The advice given by Yang Lan is: being a parent is not an easy task, teaching by example is more convincing than words, don't make it all on your child, if you are full, happy, responsible, and have emotional management skills, your child will imitate you.

Yes, how can a crumbling, leaking, dilapidated house be at peace? Not to mention raising children! So, as a parent, please raise yourself first, and then raise your children.

03

Child and Parent: The child will see himself in the eyes of his parents

In the book, the author shares a view from the famous psychoanalyst Kohut: a child's healthy narcissism comes from a consistent and steady response from parents. In layman's terms, if there is light in the eyes of the parents when they look at their children, the children will feel that they are valuable and worthy of being loved.

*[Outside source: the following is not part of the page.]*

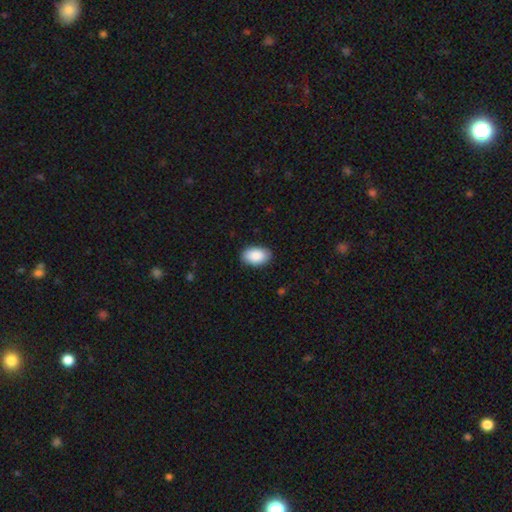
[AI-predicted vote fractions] A smooth galaxy with no disk features (89%) that is in between round and cigar-shaped (93%). Merging: none (87%).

The emotional experience of being constantly noticed, appreciated, and responded to will be internalized in the child's own mind and become the core of healthy narcissism.

Just like the famous experiment "Water knows the answer": paste different words on the wall of the bottle filled with water to let the water "see", and as a result, seeing "love" and "thanks", the water crystals appear in a complete and beautiful hexagon; those who are scolded as "muddy eggs", the water can hardly form crystals. Good thoughts yield good results, and so do people.

How many families are "usually motherly and filial piety, a tutoring homework chicken flying dog jumping." Whenever we can't help but want to attack our children, in addition to silently chanting "biological, biological", we also think more about the experiment of "water knows the answer".

Reduce control, stop being critical and blaming, and let us learn to illuminate our children's world with the light of attention, appreciation, and response.

Write at the end

The core of the parent-child relationship is to laugh and grow with the child

In the movie "Hello, Li Huanying", the line that many viewers are most impressed by is: My daughter, I just want her to be healthy and happy. One sentence tells the core of the parent-child relationship, which is the same as the author of this book. Laughing and growing up with children requires a stable, rich and fun family as the premise, so parents must first build a mature and stable inner space to accommodate each other's interactions.

The book "Get along with children like this" reminds us that everything is developing and changing, and we must look at children and changes in parent-child relationships with a developmental perspective. Build high-quality houses, be high emotional value nurturers, and let us grow up with our children.